FrozenLake

This guide helps you quickly set up and run FrozenLake experiments with ReMe integration. The FrozenLake experiment demonstrates how task memory can improve an agent's performance in a navigation task.

Environment Setup

1. Clone the Repository

git clone https://github.com/modelscope/ReMe.git
cd ReMe/cookbook/frozenlake

2. FrozenLake Environment Setup

Install Gymnasium for FrozenLake environment:

pip install gymnasium

This will install: - gymnasium - for the FrozenLake environment - ray - for parallel execution - openai - for LLM API access - other dependencies

3. Start ReMe Service

If you haven't installed ReMe yet, follow these steps:

# Go back to the project root
cd ../..

# Create a virtual environment (optional)
conda create -p ./reme-env python==3.10
conda activate ./reme-env

# Install ReMe
pip install .

Launch the ReMe service to enable memory library functionality:

reme \
  backend=http \
  http.port=8002 \
  llm.default.model_name=qwen-max-2025-01-25 \
  embedding_model.default.model_name=text-embedding-v4 \
  vector_store.default.backend=local

Add your api key for agent:

export OPENAI_API_KEY="xxx"
export OPENAI_BASE_URL="xxx"

Run Experiments

1. Quick Test: Performance Evaluation Only (Default)

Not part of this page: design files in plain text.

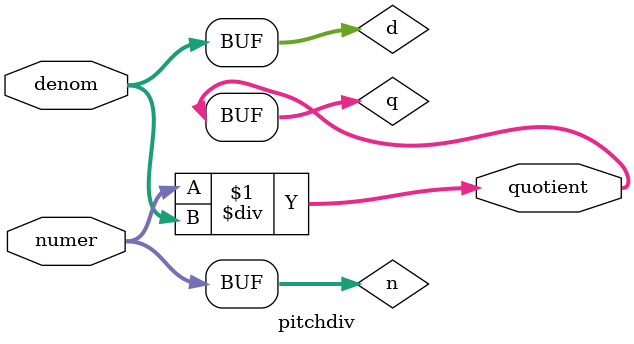
<source format=v>
module pitchdiv
(
input  wire [7:0]denom ,
input  wire [24:0]numer ,
output wire signed [24:0] quotient
);

wire signed [7:0]d = denom;
wire signed [24:0]n = numer;
wire signed [24:0]q;
assign q = n / d;
assign quotient = q;

endmodule

</source>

Run the main experiment script to test agent performance using existing memory:

cd cookbook/frozenlake
python run_frozenlake.py

What this does: - Tests the agent on randomly generated FrozenLake maps - Uses the default memory library (frozenlake_no_slippery) - Evaluates performance with multiple runs for statistical significance - Results are automatically saved to ./exp_result/ directory

2. Advanced: Training + Testing (Memory Generation)

To create new memories through training and then test performance:

You can modify the experiment parameters directly in the run_frozenlake.py file. The main parameters are in the main() function:

def main():
    experiment_name = "frozenlake_no_slippery"  # Name of the experiment
    max_workers = 4                           # Number of parallel workers
    training_runs = 4                         # Runs per training map
    num_training_maps = 50                    # Number of maps for training
    test_runs = 1                             # Runs per test configuration
    num_test_maps = 100                       # Number of test maps
    is_slippery = False                       # Enable slippery mode

Key parameters to consider: - experiment_name: Used as the workspace ID for task memory - is_slippery: When True, agent movement becomes stochastic (harder) - max_workers: Increase for faster execution on multi-core systems

3. View Experiment Results

After running experiments, analyze the statistical results:

python run_exp_statistic.py

What this script does: - Processes all result files in ./exp_result/ - Calculates success rates and performance metrics - Generates a summary table showing performance comparisons - Analyzes the effect of task memory on performance - Saves results to frozenlake_summary.csv

Understanding the Implementation

Key Components

FrozenLakeReactAgent (frozenlake_react_agent.py)
Implements a ReAct agent that interacts with the FrozenLake environment
Handles task memory retrieval and storage
Uses LLM (via OpenAI API) for decision making
Experiment Runner (run_frozenlake.py)
Manages the overall experiment flow
Handles training and testing phases
Uses Ray for parallel execution
Map Manager (map_manager.py)
Generates and manages test maps
Ensures consistent evaluation across experiments
Statistics Analyzer (run_exp_statistic.py)
Processes experiment results
Calculates performance metrics
Generates comparative analysis

Output Files

./exp_result/*_training.jsonl: Results from training phase
./exp_result/*_test_no_memory.jsonl: Test results without task memory
./exp_result/*_test_with_memory.jsonl: Test results with task memory
./exp_result/frozenlake_summary.csv: Statistical summary

Task Memory Mechanism

The task memory system works as follows:

Memory Creation: During training, successful trajectories are sent to the ReMe service
Memory Retrieval: During testing, the agent queries relevant memories based on the current map
Memory Application: The agent uses retrieved memories to guide its decision-making

The experiment demonstrates how task memory can significantly improve performance, especially in challenging environments like the slippery FrozenLake.